The 38-year-old Mathenge was recognised by the American magazine for his work in advancing AI’s influence across the world, alongside heavy hitters such as the OpenAI founder Sam Altman.

Mathenge was among the Kenyan content moderators sourced to train OpenAI’s popular chatbot ChatGPT ahead of its launch in November last year.

The team was sourced by OpenAI’s local moderation partner Sama and spent months reading and classifying toxic material such as hate speech, racism, violence, and descriptions of sexual abuse.

Later, the moderators went public about the poor working conditions they were exposed to, including exploitation and underpayment.

Then in May, over 150 moderators voted to establish a one-of-a-kind workers' union dubbed the Content Moderators Union drawing moderators from ChatGPT, Facebook and TikTok, as well as any other tech firm.

Mathenge went public as among those who voted to unionise.

Most recently in July, he and three other former ChatGPT moderators filed a petition in Parliament seeking a probe into OpenAI and Sama, calling upon the Kenyan government to investigate the companies and regulate the work of tech companies operating in the country.

“We were dealing with serious trauma... It was our obligation to reach out to Parliament,” Mathenge tells Time, adding that the human workers behind AI “are being treated as trash.”

In the list released Thursday, the magazine praises Mathenge for championing the human labour that makes large language models safer to use.

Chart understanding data
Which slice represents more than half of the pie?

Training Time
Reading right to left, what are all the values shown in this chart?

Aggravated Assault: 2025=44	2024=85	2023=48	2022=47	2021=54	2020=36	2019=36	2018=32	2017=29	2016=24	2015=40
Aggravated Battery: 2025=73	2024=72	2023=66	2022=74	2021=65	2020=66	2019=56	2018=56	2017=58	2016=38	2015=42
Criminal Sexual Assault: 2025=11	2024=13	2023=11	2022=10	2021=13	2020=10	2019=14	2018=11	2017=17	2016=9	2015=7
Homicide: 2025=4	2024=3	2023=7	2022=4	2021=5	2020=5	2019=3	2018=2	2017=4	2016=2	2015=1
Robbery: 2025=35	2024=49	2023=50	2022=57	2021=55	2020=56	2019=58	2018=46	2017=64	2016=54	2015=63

**Complete the following:**
[1] Decide whether each statement agrees with the passage about Mathenge, answering yes or no and quoting the words of the passage that settle it: (a) Mathenge is 38 years old; (b) fewer than 100 moderators voted in May to form the union; (c) Mathenge filed the July petition in Parliament on his own.
[2] Write a continuation of the passage about Mathenge, picking up after its final sentence.
You won't need the records for any of this.

**Outputs for the tasks:**
[1]
(a) Yes: "The 38-year-old Mathenge"
(b) No: "over 150 moderators voted to establish a one-of-a-kind workers' union"
(c) No: "he and three other former ChatGPT moderators filed a petition in Parliament"

[2]
Another name on the list is Kate Kallot, the French founder of Kenya-based climate tech start-up Amini.

Kallot, 32, founded the start-up in December last year and they use artificial intelligence and satellite technology to create data infrastructure and address the continent’s scarcity of climate data.

Amini’s platform aggregates data from satellites, weather data, sensors and proprietary customer data down to a square meter. It unifies and processes the data and then provides it to local and international companies via an application programming interface (API).

This gives farmers data on the cycle between crop planting and harvesting, the amount of water and fertilizer used, as well as analytics on drought, floods, soil and crop health.

The start-up closed a Ksh.292 million ($2 million) pre-seed funding round in May.

Other notable names in the Time 100 AI list are X CEO Elon Musk and former Google CEO Eric Schmidt.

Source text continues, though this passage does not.